Agora muito irritado, o poeta ameaça com uma temerária bengala, que oscila nas imediações do cocuruto do seu adversário. Falar assim de Tom Jobim é uma heresia. Justamente o Jobim onde desaguou o rio vigoroso da tradição, onde estavam imersos Noel Rosa, Pixinguinha, Cartola, Aracy de Almeida e tantos compositores, cantores e músicos da nata carioca. Tom é Deus. Embainha a contragosto a bengala sob o olhar de reprovação de Zezinho, que finge severidade e segura a gargalhada diante da cena reprisada como filmes da sessão da tarde. Da vitrola vem a voz contida de João, que murmura “não há paz, não há beleza, é só tristeza, e a melancolia que não sai de mim, não sai de mim, não sai...”
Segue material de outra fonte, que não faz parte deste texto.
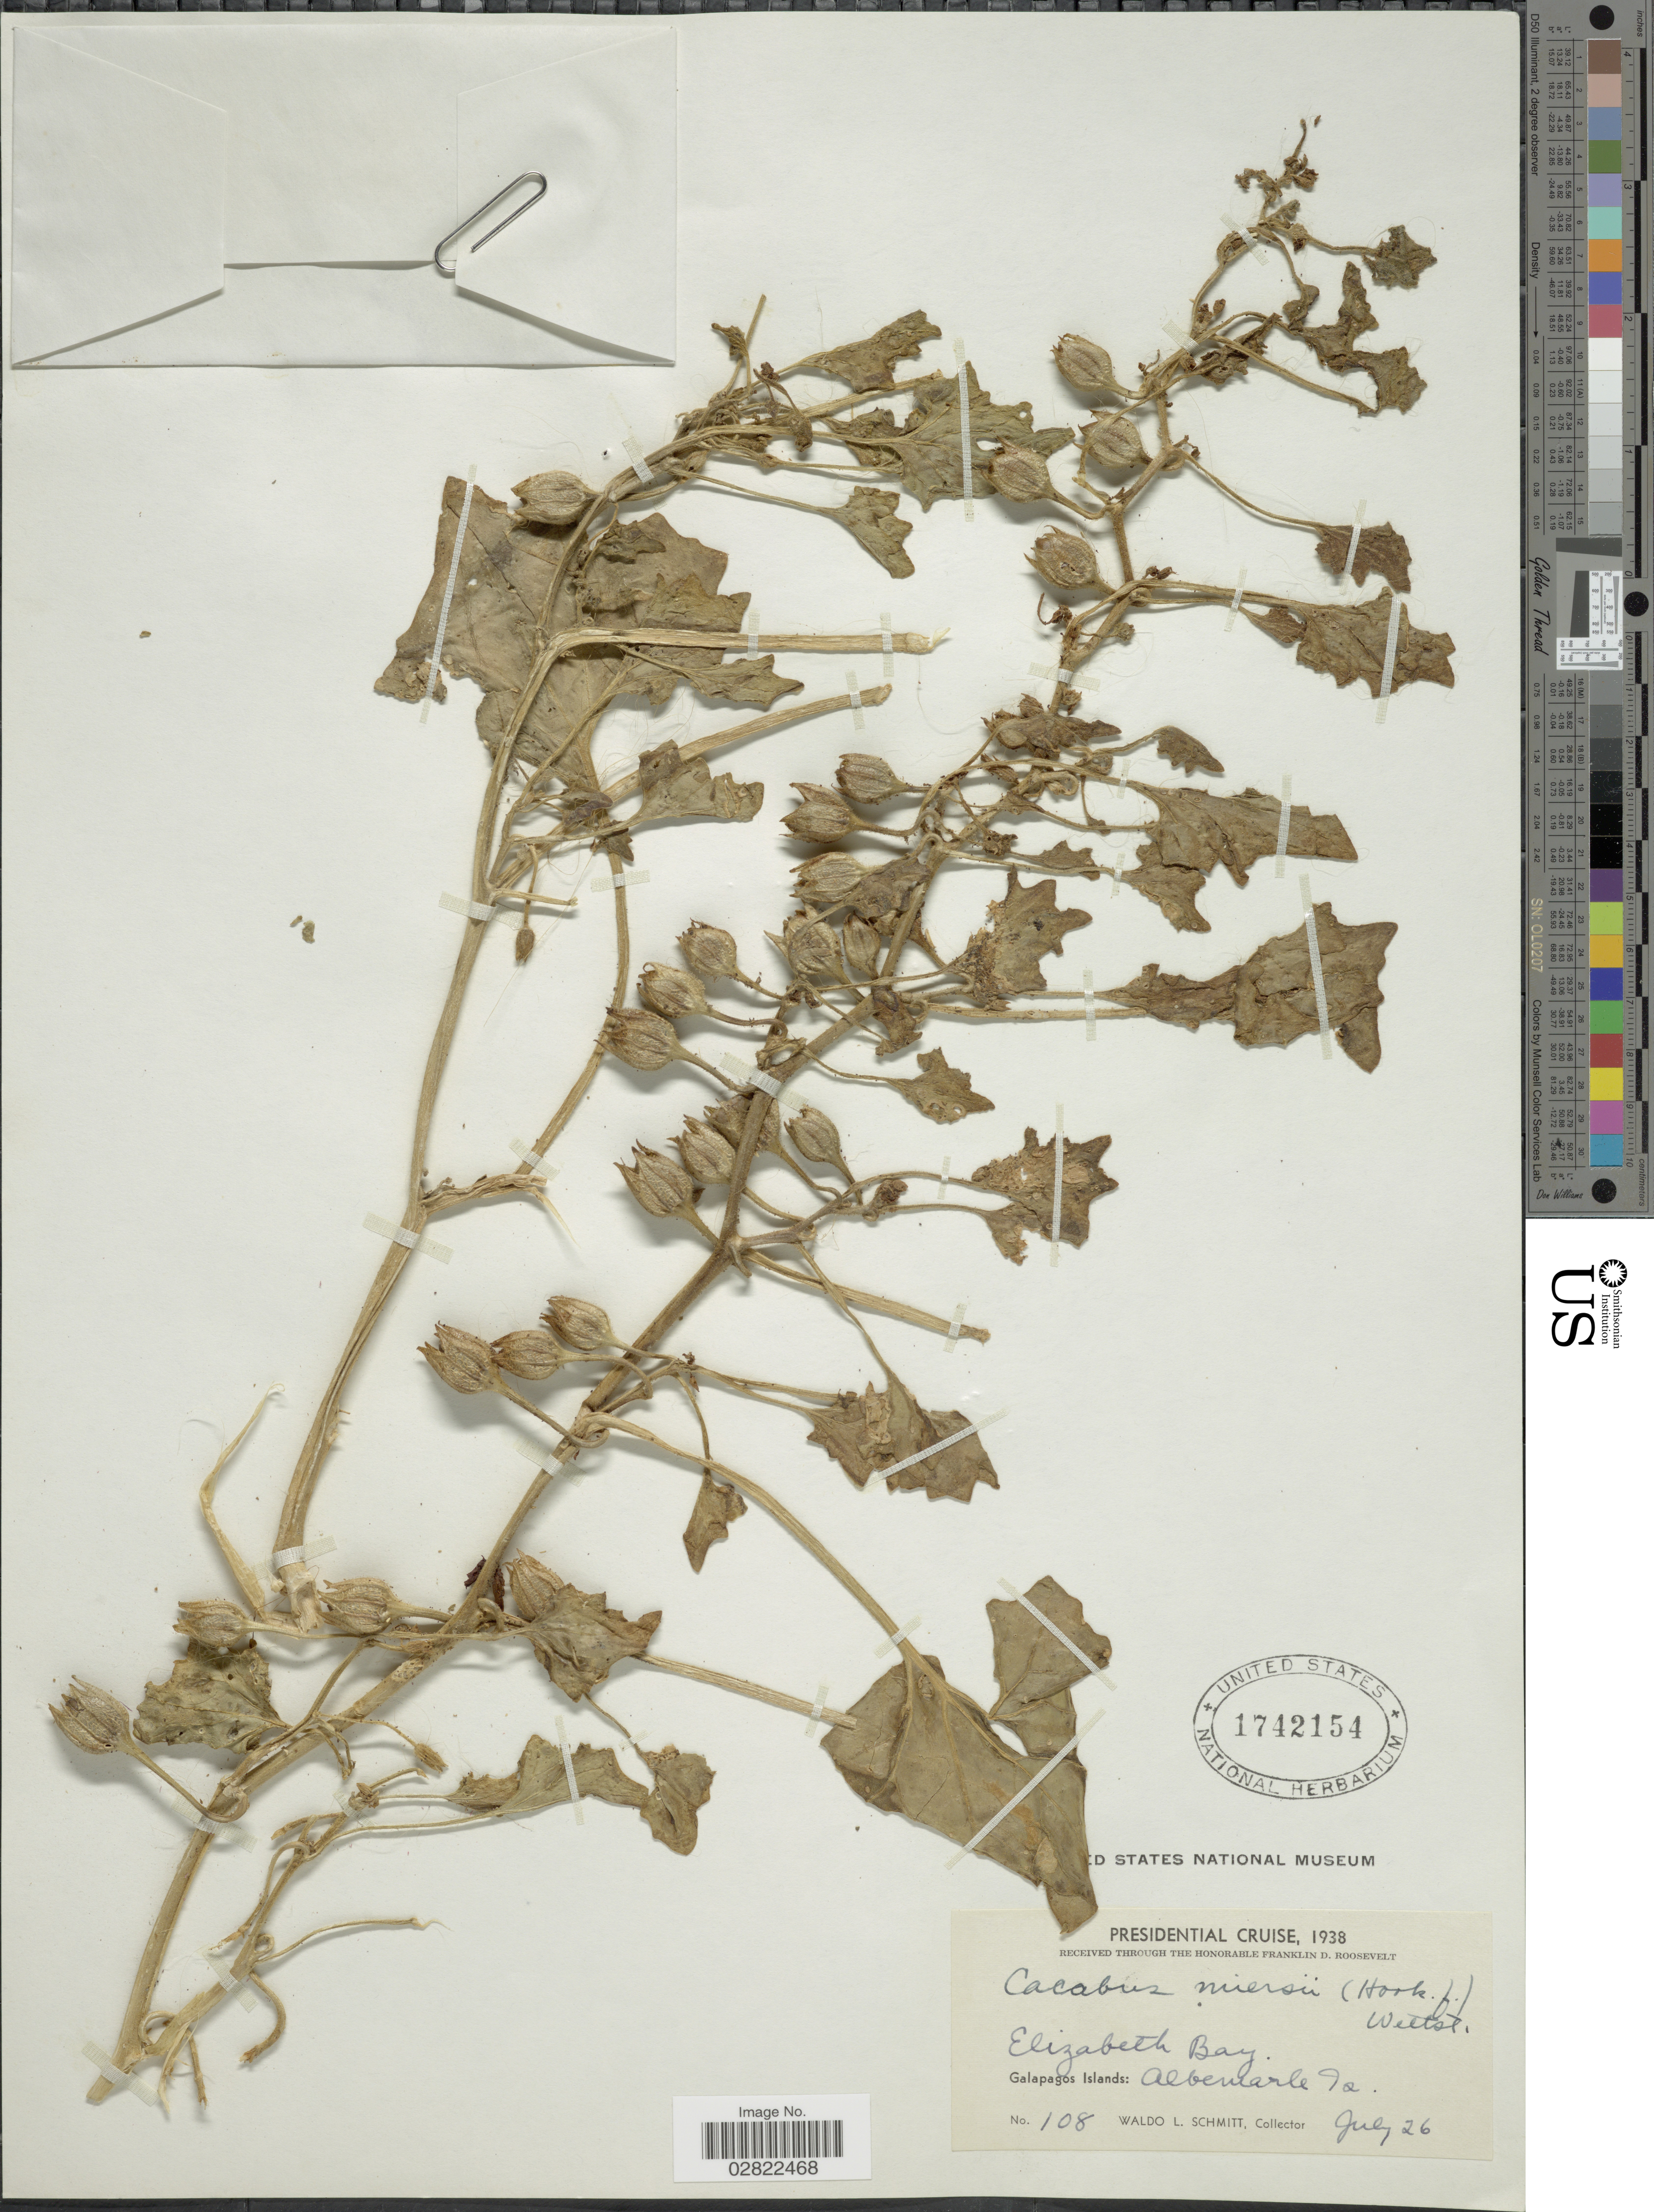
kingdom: Plantae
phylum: Tracheophyta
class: Magnoliopsida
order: Solanales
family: Solanaceae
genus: Exodeconus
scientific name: Exodeconus miersii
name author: (Hook. f.) D'Arcy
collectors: W. L. Schmitt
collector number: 108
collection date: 1938-07-26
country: Ecuador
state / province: Colón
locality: Elizabeth Bay, Galapagos Islands: Albemarle Is.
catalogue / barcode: US 1742154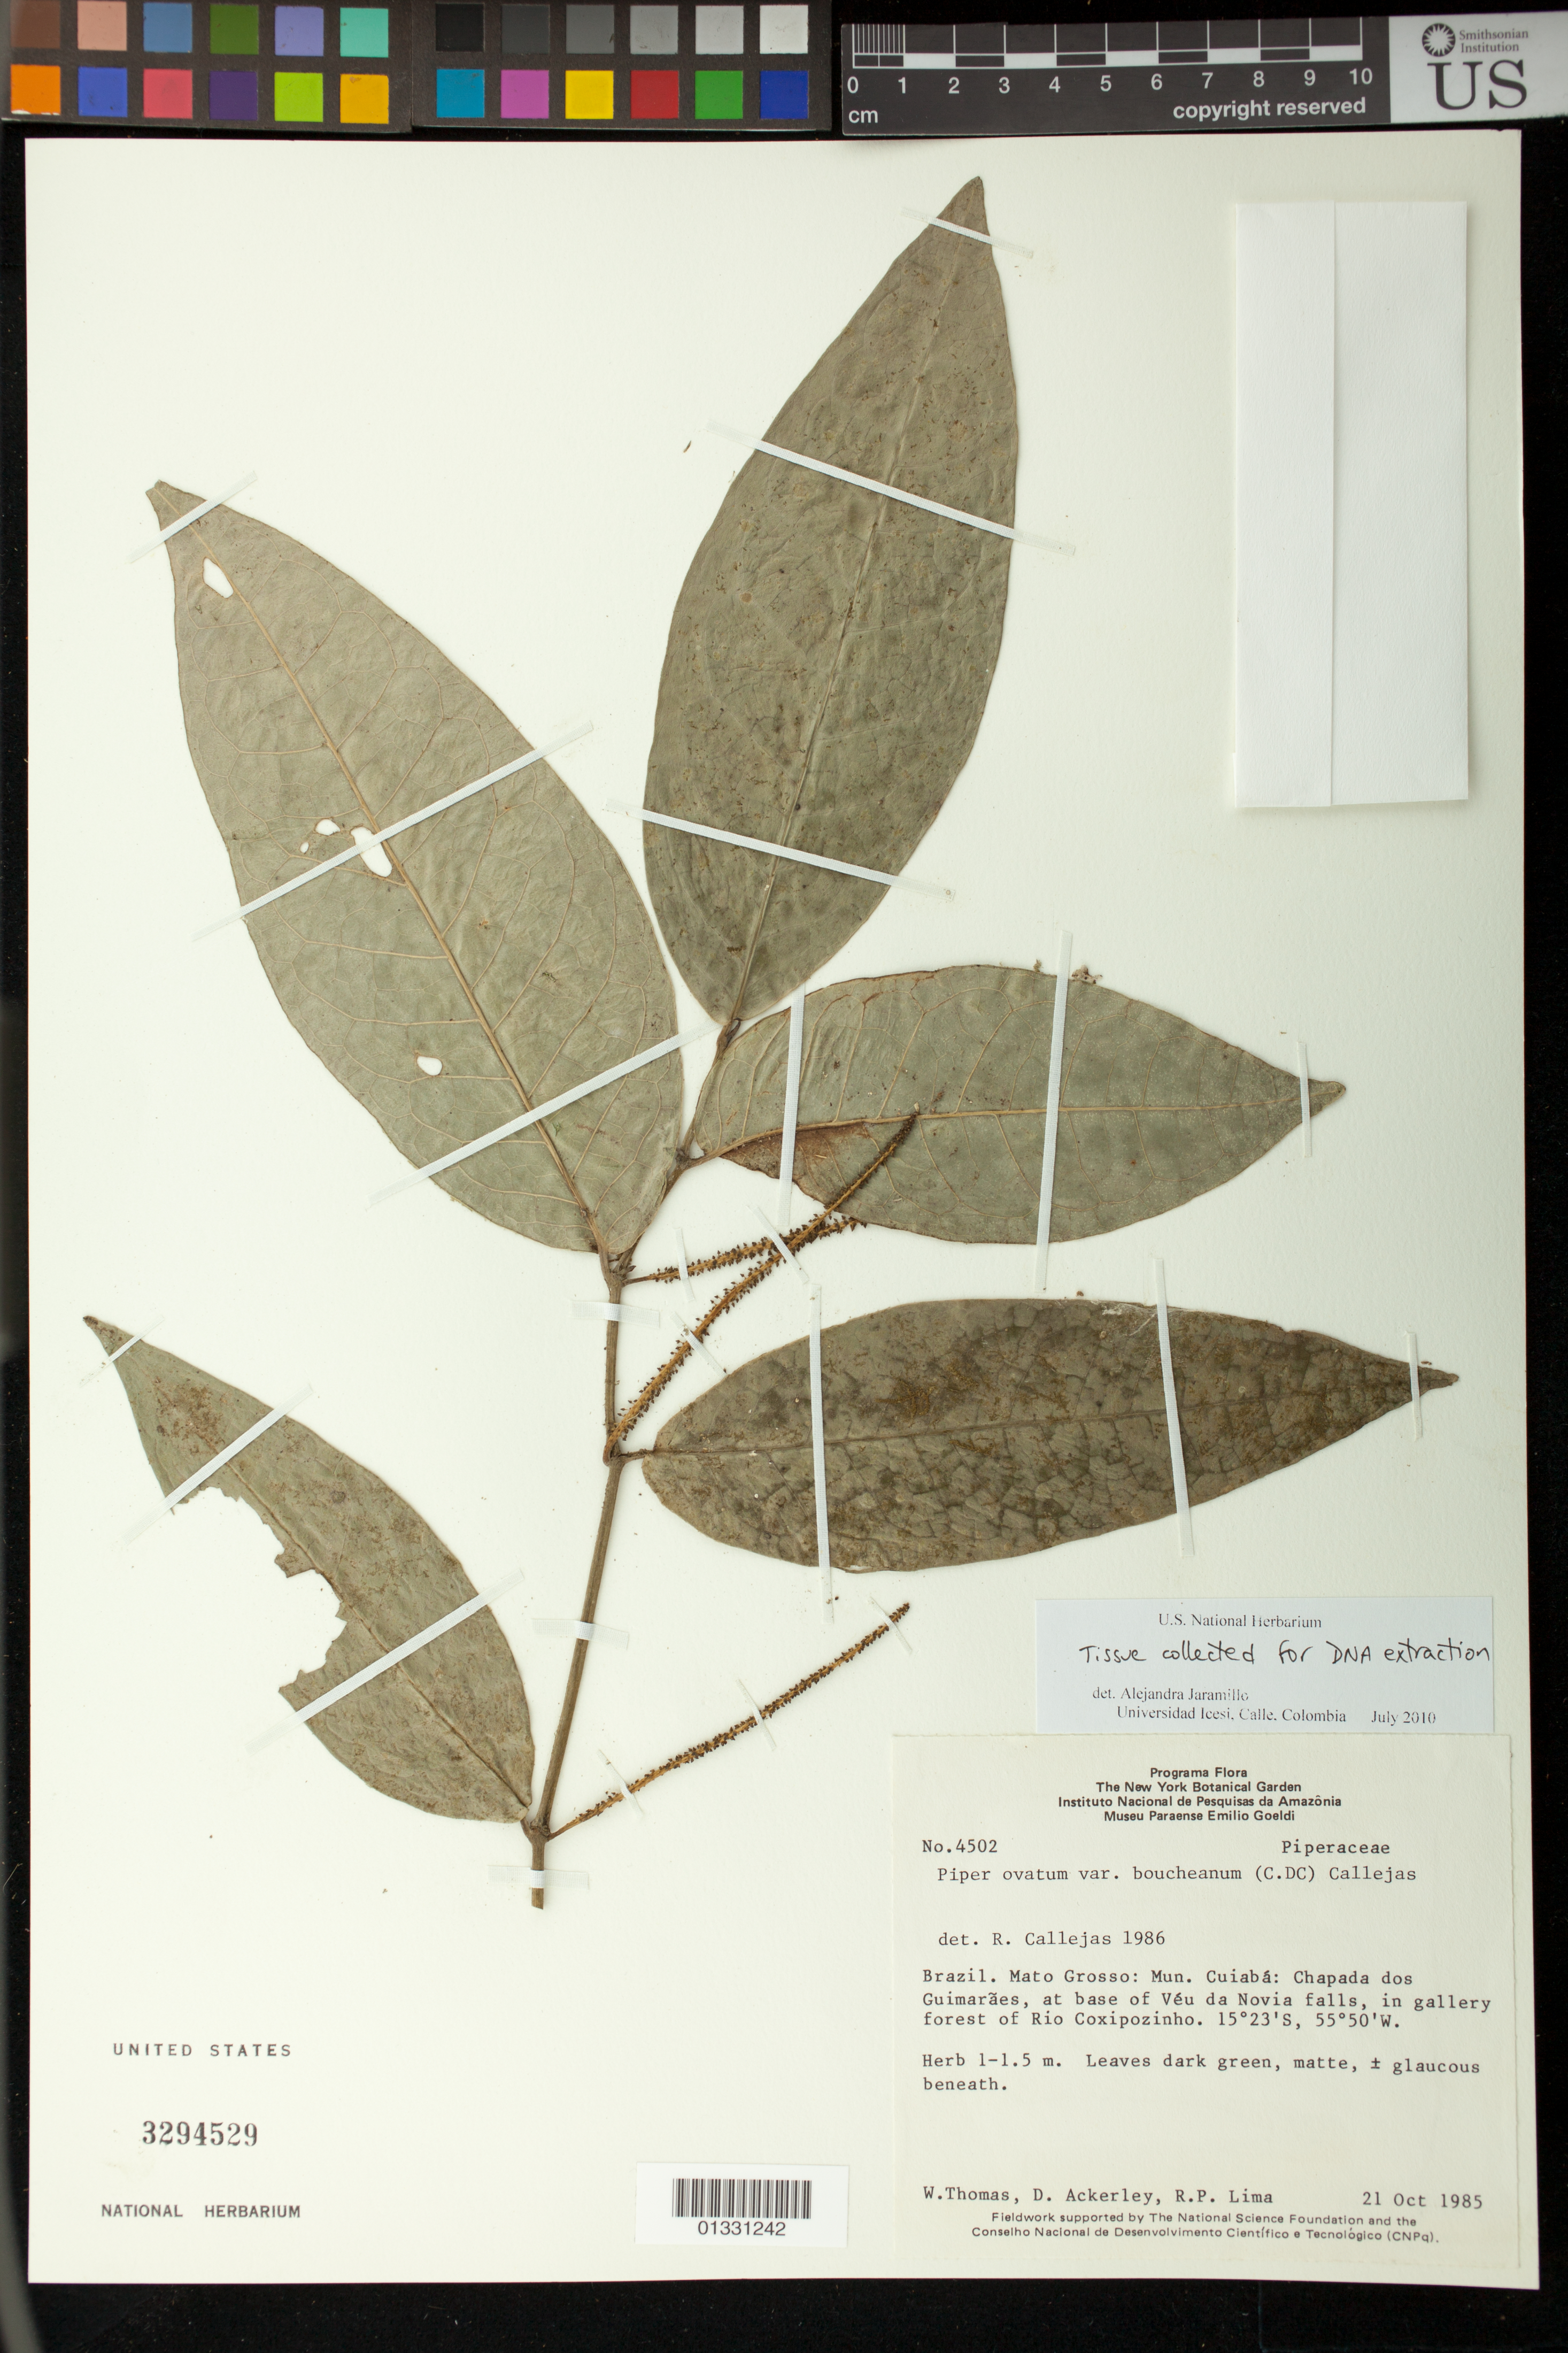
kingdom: Plantae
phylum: Tracheophyta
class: Magnoliopsida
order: Piperales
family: Piperaceae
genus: Piper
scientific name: Piper ovatum var. boncheanum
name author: (C. DC.) Callejas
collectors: W. Thomas, D. Ackerley & R. P. Lima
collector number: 4502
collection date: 1985-10-21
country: Brazil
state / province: Mato Grosso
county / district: Cuiabá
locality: Chapada dos Guimarães at base of Véu da Novia falls, in gallery forest of Rio Coxipozinho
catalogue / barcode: US 3294529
Poeta, letrista formidável, parceiro de Pixinguinha, Cartola, Baden Powel, Martinho da Vila, Dona Ivone Lara, Paulinho da Viola etc. e tal, Hermínio Bello de Carvalho, carioca da gema, 80 anos, tamborila na mesa acompanhado por vozes imaginárias dos amigos ausentes, a maioria para sempre. Jornalista, crítico musical, pesquisador incansável da música brasileira, santista tornado carioca, 87 anos, José Ramos Tinhorão lembra que os seus seis mil discos já não estão mais ao seu alcance, jazem agora no acervo de instituição poderosa a espera de algum sucessor improvável, afinal, quem estaria interessado nas raízes profundas da música nacional? Com os olhares em paralelo postos na parede do botequim repleta de sedutoras garotas das cervejarias, coabitam na desarmonia de seus mundos inconciliáveis e nos únicos três pontos comuns que os unem há décadas: a paixão pela música, a batida de João e o amor incondicional por Mário de Andrade.
Zezinho olha com calma plácida a cena rotineira. Sabe que um vai acabar o primeiro uísque e o outro vai pedir o último guaraná, vão silenciar juntos mais meia ou hora inteira para depois cada um rumar para a própria casa, não sem antes disputar a primazia de passar em primeiro lugar pela porta do bar.
nota
NA — esta pequena ficção é uma homenagem à mesa “Música, doce música”, o mais eletrizante e divertido encontro que assisti na Festa Literária Internacional de Paraty – a Flip 2015, curadoria geral de Paulo Werneck – que reuniu no dia 5 de julho de 2015, às 10h do domingo, com mediação de Luiz Fernando Vianna, dois dos personagens mais sabidos acerca da música brasileira, Hermínio Bello de Carvalho e José Ramos Tinhorão. A harmonia na discórdia é uma arte para poucos.
sobre o autor
Abilio Guerra é professor de graduação e pós-graduação da FAU Mackenzie e editor, com Silvana Romano Santos, do portal Vitruvius e da Romano Guerra Editora.